*** Supplied material Section Begins ***
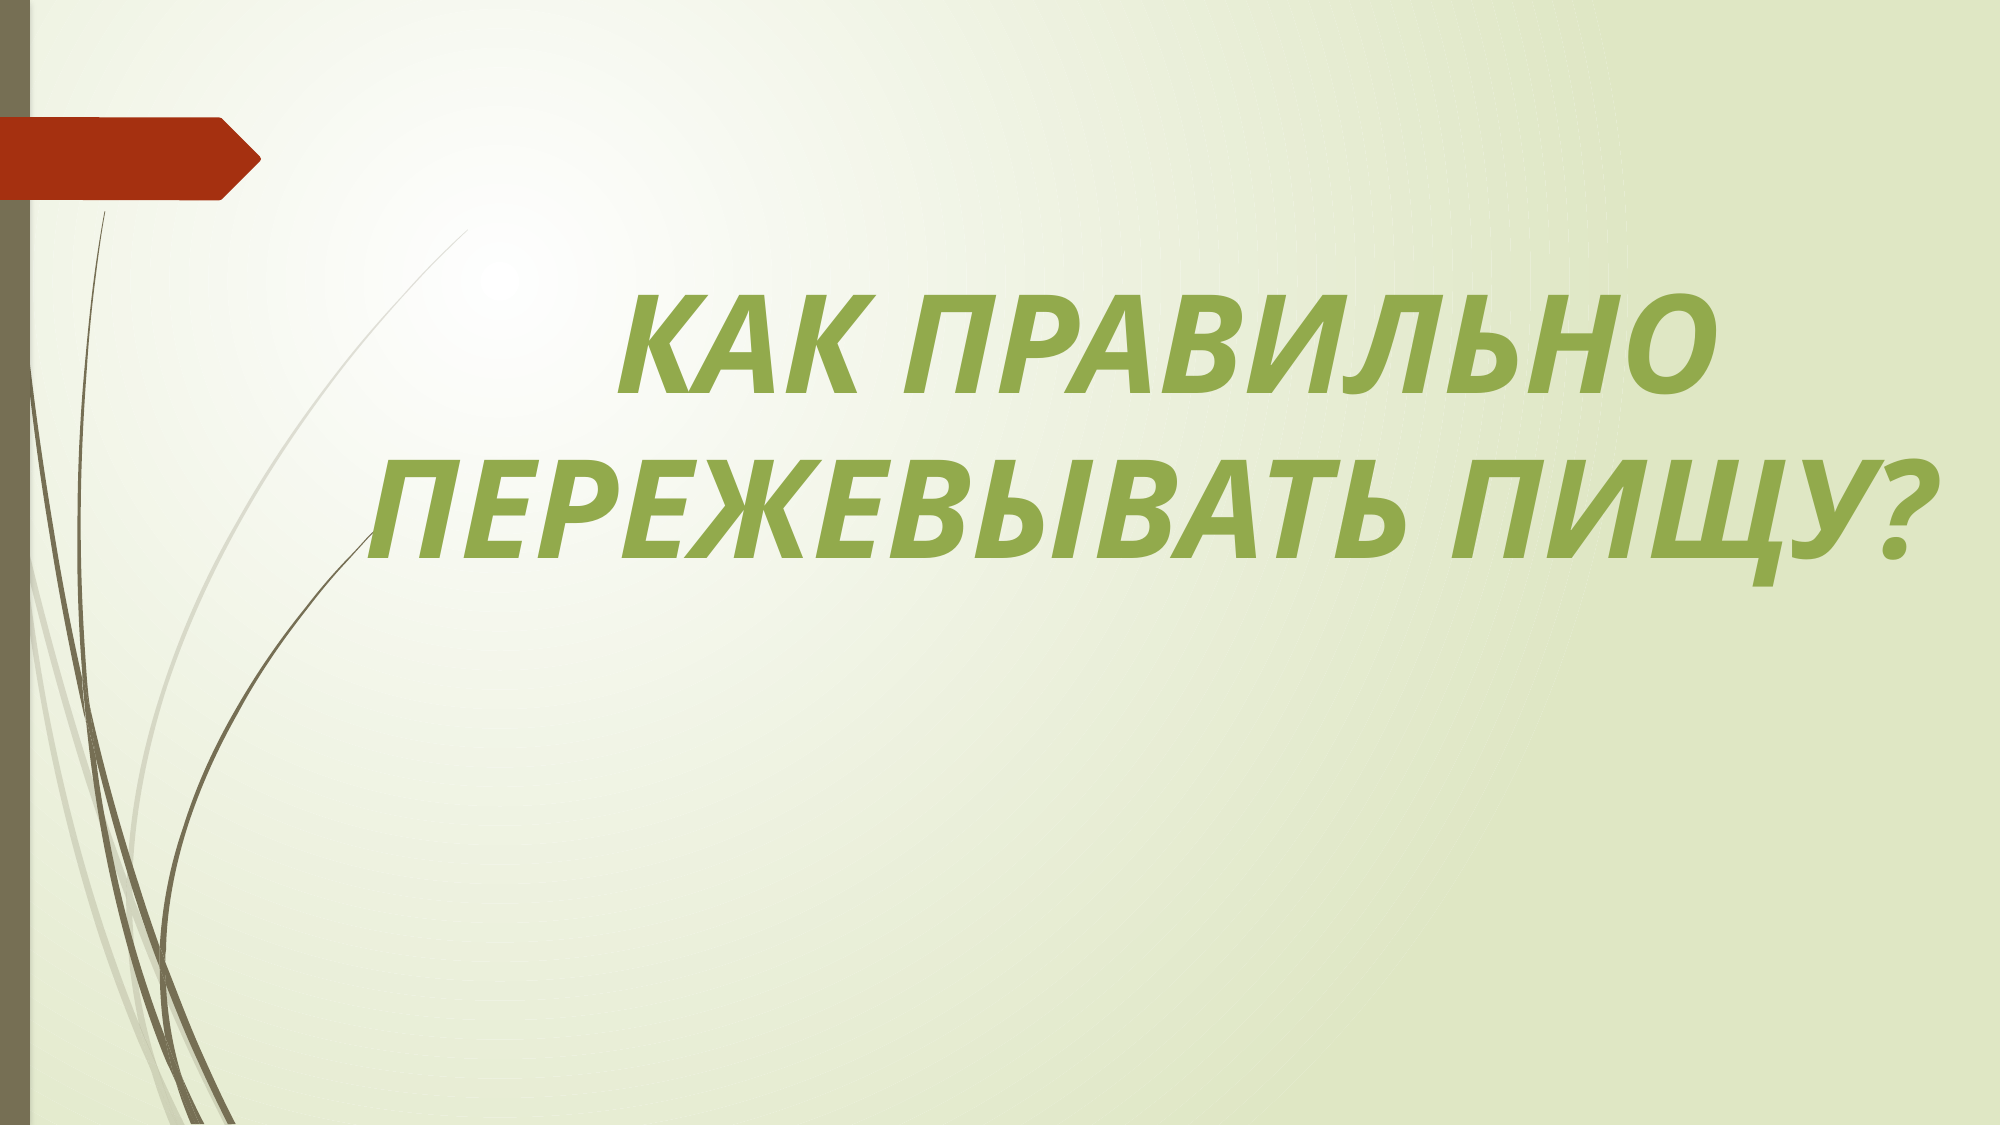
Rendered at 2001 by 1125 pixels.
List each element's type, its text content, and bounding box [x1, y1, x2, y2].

text_box КАК ПРАВИЛЬНО ПЕРЕЖЕВЫВАТЬ ПИЩУ? [206, 249, 2000, 594]
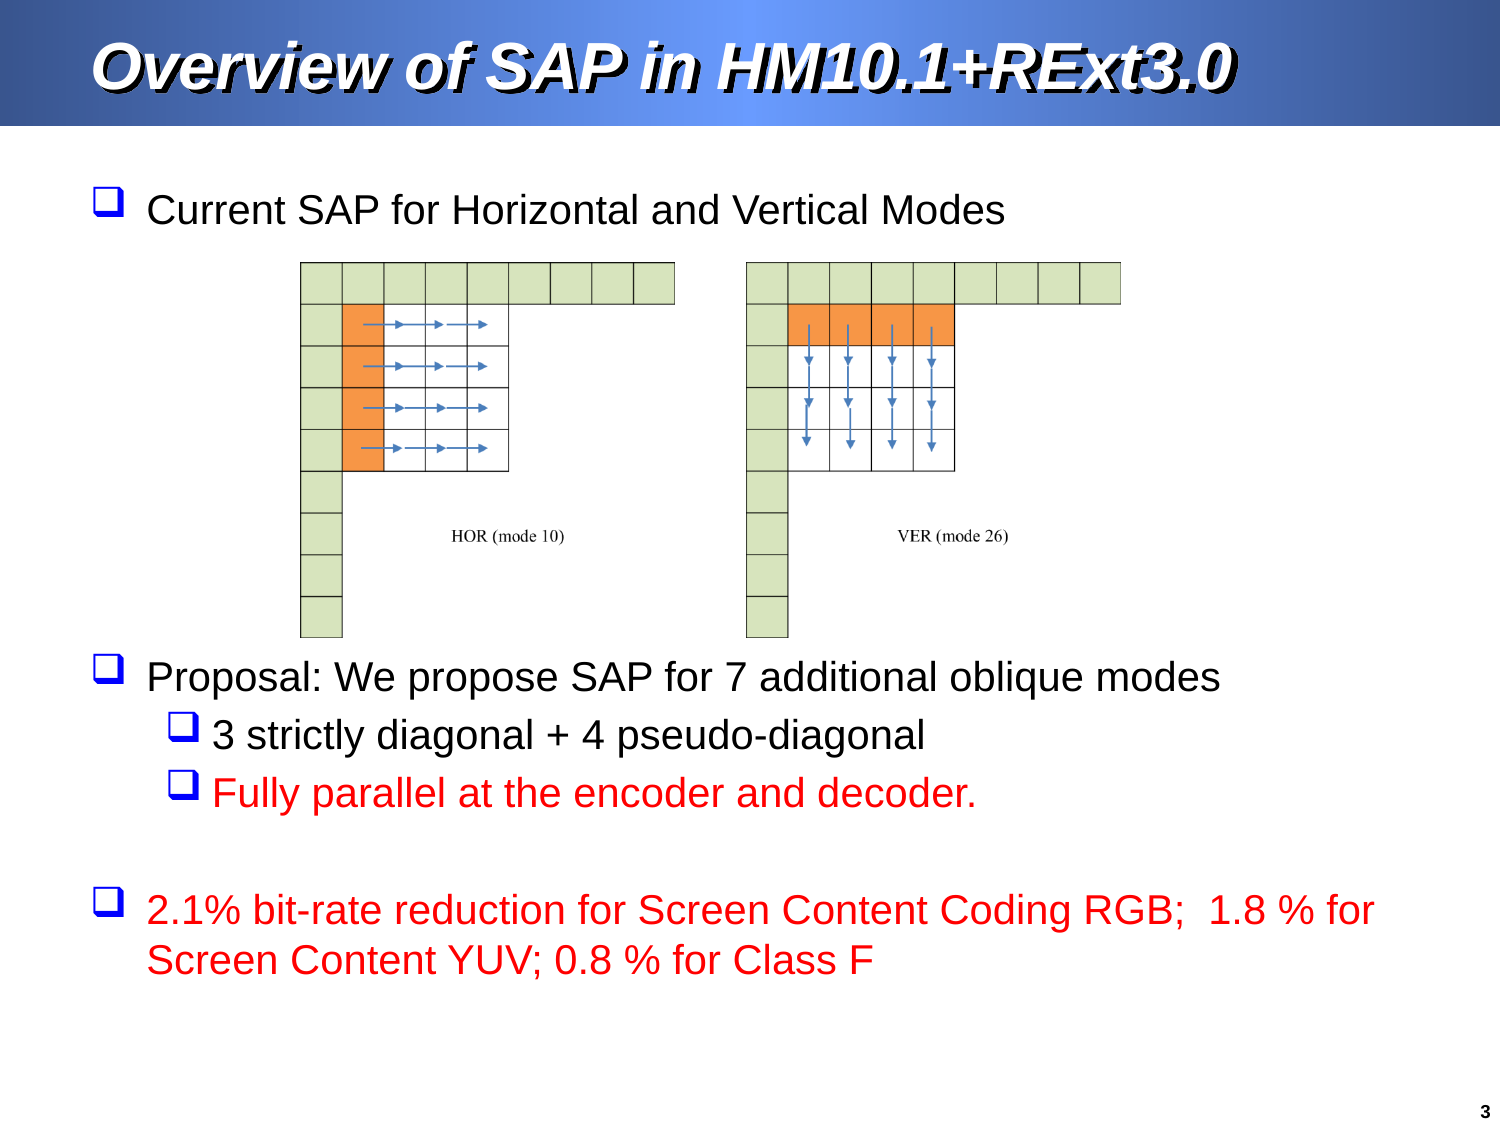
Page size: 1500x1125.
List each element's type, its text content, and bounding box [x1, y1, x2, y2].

title Overview of SAP in HM10.1+RExt3.0 [74, 12, 1426, 126]
picture [746, 262, 1122, 638]
slide_number 3 [1368, 1091, 1500, 1125]
picture [299, 262, 676, 638]
list Current SAP for Horizontal and Vertical Modes Proposal: We propose SAP for 7 additional oblique modes 3 strictly diagonal + 4 pseudo-diagonal Fully parallel at the encoder and decoder. 2.1% bit-rate reduction for Screen Content Coding RGB; 1.8 % for Screen Content YUV; 0.8 % for Class F [74, 174, 1426, 1006]
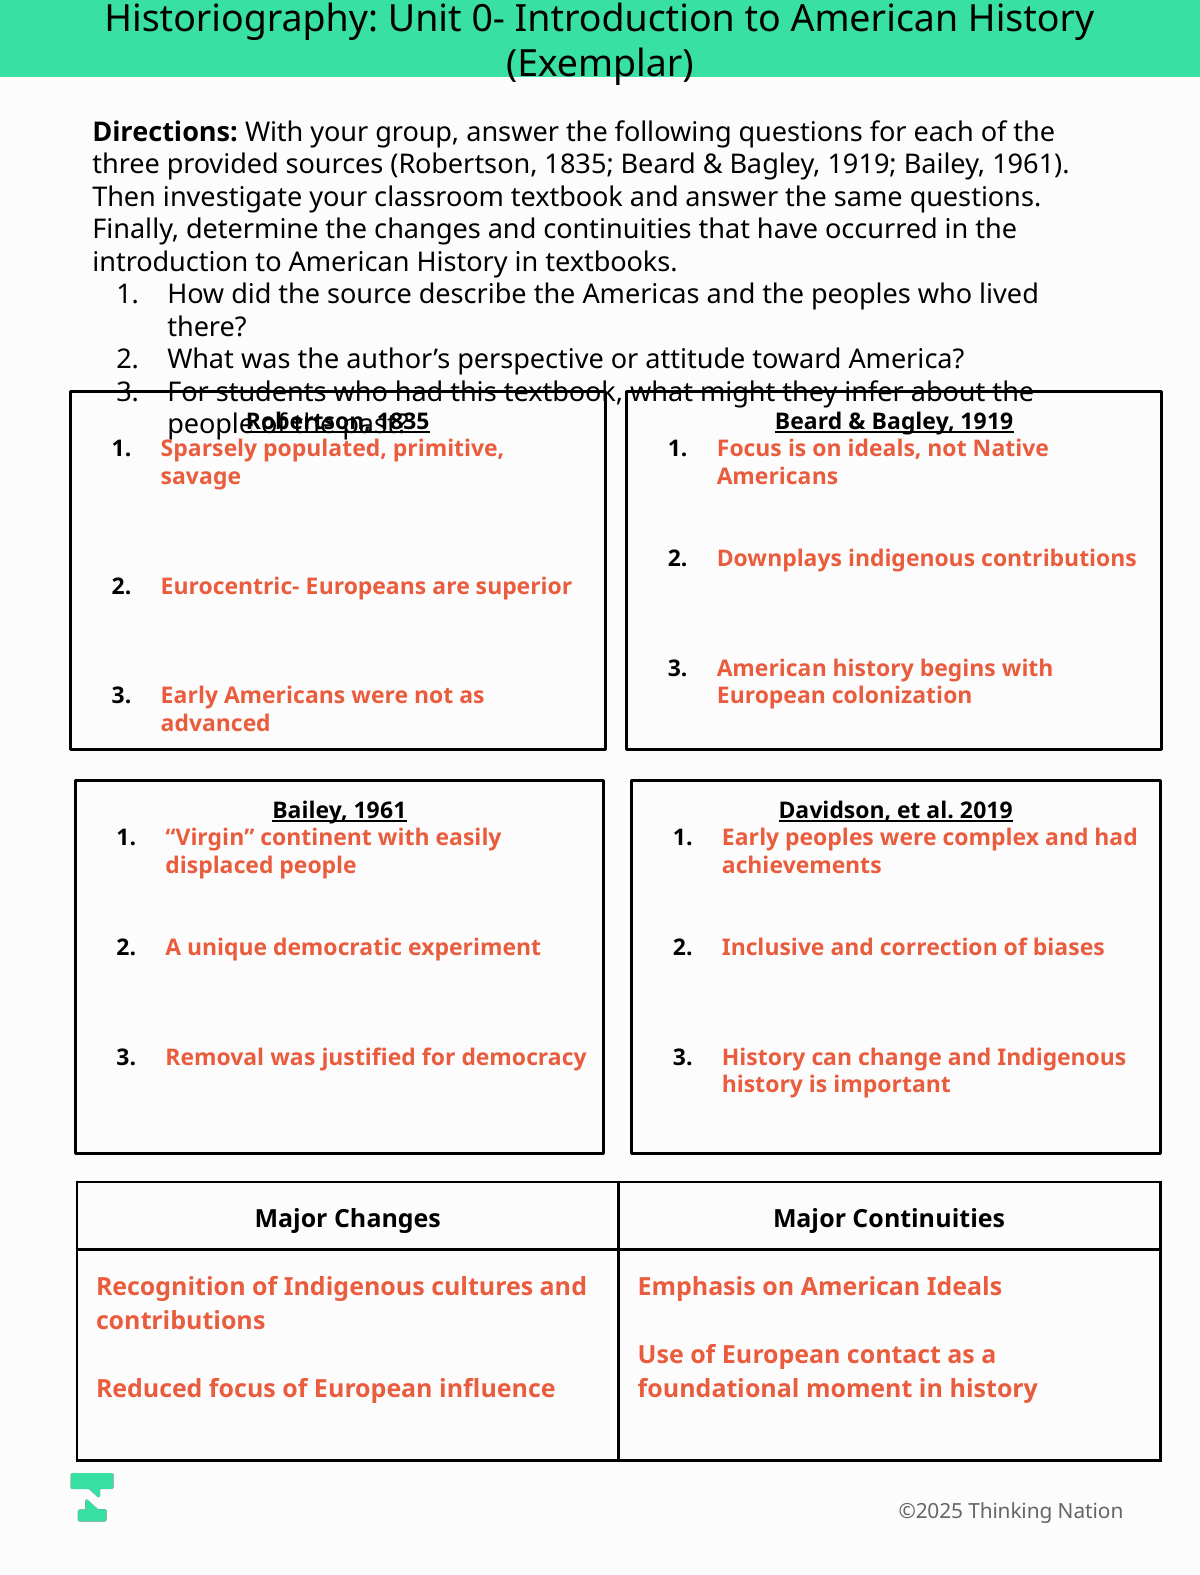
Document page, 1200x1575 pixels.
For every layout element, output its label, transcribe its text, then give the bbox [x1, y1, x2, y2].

text_box Directions: With your group, answer the following questions for each of the three provided sources (Robertson, 1835; Beard & Bagley, 1919; Bailey, 1961). Then investigate your classroom textbook and answer the same questions. Finally, determine the changes and continuities that have occurred in the introduction to American History in textbooks. How did the source describe the Americas and the peoples who lived there? What was the author’s perspective or attitude toward America? For students who had this textbook, what might they infer about the people of the past? [78, 100, 1138, 454]
text_box Beard & Bagley, 1919 Focus is on ideals, not Native Americans Downplays indigenous contributions American history begins with European colonization [626, 391, 1162, 750]
text_box Robertson, 1835 Sparsely populated, primitive, savage Eurocentric- Europeans are superior Early Americans were not as advanced [70, 391, 606, 750]
table_header Major Continuities [620, 1183, 1159, 1248]
table_header Major Changes [78, 1183, 617, 1248]
text_box ©2025 Thinking Nation [854, 1483, 1139, 1532]
text_box Bailey, 1961 “Virgin” continent with easily displaced people A unique democratic experiment Removal was justified for democracy [75, 780, 604, 1154]
text_box Davidson, et al. 2019 Early peoples were complex and had achievements Inclusive and correction of biases History can change and Indigenous history is important [631, 780, 1161, 1154]
text_box Historiography: Unit 0- Introduction to American History (Exemplar) [0, 0, 1200, 77]
picture [58, 1463, 126, 1531]
table_cell Emphasis on American Ideals Use of European contact as a foundational moment in history [620, 1251, 1159, 1459]
table_cell Recognition of Indigenous cultures and contributions Reduced focus of European influence [78, 1251, 617, 1459]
*** Supplied material Section Ends ***
**Exercise aim:** Give back one number only: the count of lines in the entries that hold the string "pixels".

**Result:** 2